Por Deisy Francis Mexidor.*
Ao cumprir 15 anos da detenção de cinco cubanos na cidade estadunidense de Miami, condenados em 2001 durante um julgamento viciado apesar de sua luta contra o terrorismo, é reafirmado que estes homens nunca deveriam ter sido presos.
Assim o explica em entrevista exclusiva à Prensa Latina a advogada Nuris Piñero, que desde 1998 é a representante legal das famílias dos Cinco, como são conhecidos internacionalmente Gerardo Hernández, Ramón Labañino, Antonio Guerrero, Fernando González e René González.
Piñero argumentou as razões pelas quais os Cinco são inocentes, pessoas “dignas que se convertem em algo mais do que clientes. São paradigmas”, enfatizou a advogada, que disse se sentir “obrigada a fazer tudo que esteja a meu alcance para que acabe a injustiça”.
PL: Que opinião merece esse caso como profissional e do ponto de vista humano?
NP : Como profissional, desde que me vinculei ao tema, confirmei que estávamos diante de um caso político, coberto pelas alternativas que oferece o sistema legal dos Estados Unidos. E isso foi sendo confirmado durante todos esses 15 anos: houve uma ruptura absoluta e total entre direito e justiça.
O sistema legal dos Estados Unidos tem tentado por todos os meios forçar tudo o que tem a ver com o ódio imperante nos Estados Unidos contra Cuba nesse caso. Digo isso porque nenhuma das acusações imputadas foram provadas dentro de uma máxima do direito para além de toda dúvida razoável.
Apesar disso, foram negados todos os direitos que assistem uma pessoa no meio de um processo penal, o que demonstra que não só são violados aspectos fundamentais plasmados na Constituição estadunidense, na Quinta e na Sexta Emenda, mas que são ditados por convênios internacionais dos quais [o país] é parte.
PL: Portanto, agir contrário a isso é oposto ao direito.

**********

__ENUNCIADO__:
Reescreva a parte da entrevista que se abre com as palavras "PL: Que opinião" e se fecha com "direito e justiça.", substituindo "profissional" por "jurista".

**********

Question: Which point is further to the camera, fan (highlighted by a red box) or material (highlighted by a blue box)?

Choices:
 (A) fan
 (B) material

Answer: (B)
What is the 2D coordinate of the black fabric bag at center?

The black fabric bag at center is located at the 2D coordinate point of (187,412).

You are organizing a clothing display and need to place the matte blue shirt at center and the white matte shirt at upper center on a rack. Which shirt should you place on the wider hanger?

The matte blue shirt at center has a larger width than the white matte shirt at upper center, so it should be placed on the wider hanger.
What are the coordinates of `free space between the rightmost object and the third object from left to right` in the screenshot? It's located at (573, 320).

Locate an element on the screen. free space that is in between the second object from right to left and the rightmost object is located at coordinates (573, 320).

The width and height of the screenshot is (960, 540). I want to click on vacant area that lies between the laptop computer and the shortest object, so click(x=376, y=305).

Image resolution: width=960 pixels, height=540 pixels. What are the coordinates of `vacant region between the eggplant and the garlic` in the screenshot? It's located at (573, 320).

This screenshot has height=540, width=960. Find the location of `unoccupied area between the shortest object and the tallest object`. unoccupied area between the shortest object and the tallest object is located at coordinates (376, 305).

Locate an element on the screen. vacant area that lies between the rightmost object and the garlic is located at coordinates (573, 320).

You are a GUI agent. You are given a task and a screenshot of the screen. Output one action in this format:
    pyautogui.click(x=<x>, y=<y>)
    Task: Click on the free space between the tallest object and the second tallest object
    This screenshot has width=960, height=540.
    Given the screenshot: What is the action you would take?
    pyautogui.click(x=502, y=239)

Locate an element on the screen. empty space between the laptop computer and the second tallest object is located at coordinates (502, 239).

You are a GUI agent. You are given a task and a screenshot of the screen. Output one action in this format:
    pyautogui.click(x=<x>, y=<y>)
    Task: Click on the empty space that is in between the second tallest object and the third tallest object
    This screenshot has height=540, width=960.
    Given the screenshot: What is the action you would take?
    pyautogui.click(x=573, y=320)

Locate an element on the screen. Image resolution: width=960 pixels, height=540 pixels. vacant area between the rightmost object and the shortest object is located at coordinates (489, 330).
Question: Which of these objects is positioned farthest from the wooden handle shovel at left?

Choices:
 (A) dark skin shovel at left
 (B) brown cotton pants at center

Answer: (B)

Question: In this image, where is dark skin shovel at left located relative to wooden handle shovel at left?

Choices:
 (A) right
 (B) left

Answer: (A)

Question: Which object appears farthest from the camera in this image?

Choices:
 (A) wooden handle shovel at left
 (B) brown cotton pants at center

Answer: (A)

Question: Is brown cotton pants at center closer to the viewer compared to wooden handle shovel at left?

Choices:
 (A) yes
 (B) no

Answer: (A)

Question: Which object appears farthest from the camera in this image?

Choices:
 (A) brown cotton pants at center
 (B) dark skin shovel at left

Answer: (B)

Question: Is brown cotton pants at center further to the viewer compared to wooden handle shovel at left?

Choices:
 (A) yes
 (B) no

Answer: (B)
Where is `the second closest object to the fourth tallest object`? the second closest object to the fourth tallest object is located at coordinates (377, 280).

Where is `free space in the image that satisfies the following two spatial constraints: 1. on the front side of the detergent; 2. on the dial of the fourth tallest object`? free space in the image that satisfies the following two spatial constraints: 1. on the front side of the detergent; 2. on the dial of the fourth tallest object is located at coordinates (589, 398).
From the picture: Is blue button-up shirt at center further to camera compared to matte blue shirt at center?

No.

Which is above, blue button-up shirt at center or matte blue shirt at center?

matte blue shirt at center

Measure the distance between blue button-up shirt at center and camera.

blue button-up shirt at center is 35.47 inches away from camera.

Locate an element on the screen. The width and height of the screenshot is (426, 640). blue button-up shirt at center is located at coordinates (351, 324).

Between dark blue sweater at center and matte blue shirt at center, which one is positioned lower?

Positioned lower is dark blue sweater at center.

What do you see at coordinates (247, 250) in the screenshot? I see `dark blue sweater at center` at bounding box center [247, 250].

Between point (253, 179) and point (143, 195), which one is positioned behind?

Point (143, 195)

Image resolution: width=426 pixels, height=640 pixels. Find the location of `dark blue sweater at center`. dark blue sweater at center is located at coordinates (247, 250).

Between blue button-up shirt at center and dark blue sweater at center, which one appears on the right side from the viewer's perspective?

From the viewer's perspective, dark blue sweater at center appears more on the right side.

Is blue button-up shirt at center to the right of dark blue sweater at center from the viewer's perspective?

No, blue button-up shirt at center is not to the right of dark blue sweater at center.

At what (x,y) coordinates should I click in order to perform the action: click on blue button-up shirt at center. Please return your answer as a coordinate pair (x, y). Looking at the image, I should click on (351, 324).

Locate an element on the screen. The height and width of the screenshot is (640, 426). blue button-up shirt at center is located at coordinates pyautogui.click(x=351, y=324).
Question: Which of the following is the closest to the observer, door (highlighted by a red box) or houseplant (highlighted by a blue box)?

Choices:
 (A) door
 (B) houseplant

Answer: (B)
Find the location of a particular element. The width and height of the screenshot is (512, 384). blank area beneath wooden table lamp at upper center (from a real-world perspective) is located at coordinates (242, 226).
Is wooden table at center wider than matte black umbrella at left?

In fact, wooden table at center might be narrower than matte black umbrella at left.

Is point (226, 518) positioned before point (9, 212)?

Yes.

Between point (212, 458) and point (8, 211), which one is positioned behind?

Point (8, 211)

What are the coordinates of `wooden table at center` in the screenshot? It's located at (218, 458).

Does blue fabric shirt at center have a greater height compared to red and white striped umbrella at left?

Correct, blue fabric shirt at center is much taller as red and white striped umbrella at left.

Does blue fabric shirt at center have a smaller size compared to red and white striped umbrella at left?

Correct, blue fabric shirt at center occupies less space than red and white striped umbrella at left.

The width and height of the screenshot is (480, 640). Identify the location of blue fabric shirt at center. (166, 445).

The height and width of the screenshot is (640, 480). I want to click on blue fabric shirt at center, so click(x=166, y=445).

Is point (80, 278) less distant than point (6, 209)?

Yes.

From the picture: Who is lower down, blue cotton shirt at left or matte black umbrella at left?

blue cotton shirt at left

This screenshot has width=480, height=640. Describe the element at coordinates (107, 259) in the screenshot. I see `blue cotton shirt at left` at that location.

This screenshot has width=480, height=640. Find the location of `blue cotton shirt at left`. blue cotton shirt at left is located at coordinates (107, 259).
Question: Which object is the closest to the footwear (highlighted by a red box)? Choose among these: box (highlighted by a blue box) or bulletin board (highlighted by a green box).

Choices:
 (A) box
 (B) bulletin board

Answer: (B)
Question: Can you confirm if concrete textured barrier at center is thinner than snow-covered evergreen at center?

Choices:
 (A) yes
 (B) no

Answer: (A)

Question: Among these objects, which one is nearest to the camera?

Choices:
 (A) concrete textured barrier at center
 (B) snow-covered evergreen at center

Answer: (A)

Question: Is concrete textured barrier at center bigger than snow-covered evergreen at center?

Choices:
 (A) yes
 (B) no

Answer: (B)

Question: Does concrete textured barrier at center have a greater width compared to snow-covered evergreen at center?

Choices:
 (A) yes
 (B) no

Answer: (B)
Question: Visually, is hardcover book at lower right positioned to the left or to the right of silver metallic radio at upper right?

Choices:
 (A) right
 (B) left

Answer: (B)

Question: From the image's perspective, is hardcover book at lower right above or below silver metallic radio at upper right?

**********

__RESULTADO DO EXERCÍCIO__:
PL: Que opinião merece esse caso como jurista e do ponto de vista humano?
NP : Como jurista, desde que me vinculei ao tema, confirmei que estávamos diante de um caso político, coberto pelas alternativas que oferece o sistema legal dos Estados Unidos. E isso foi sendo confirmado durante todos esses 15 anos: houve uma ruptura absoluta e total entre direito e justiça.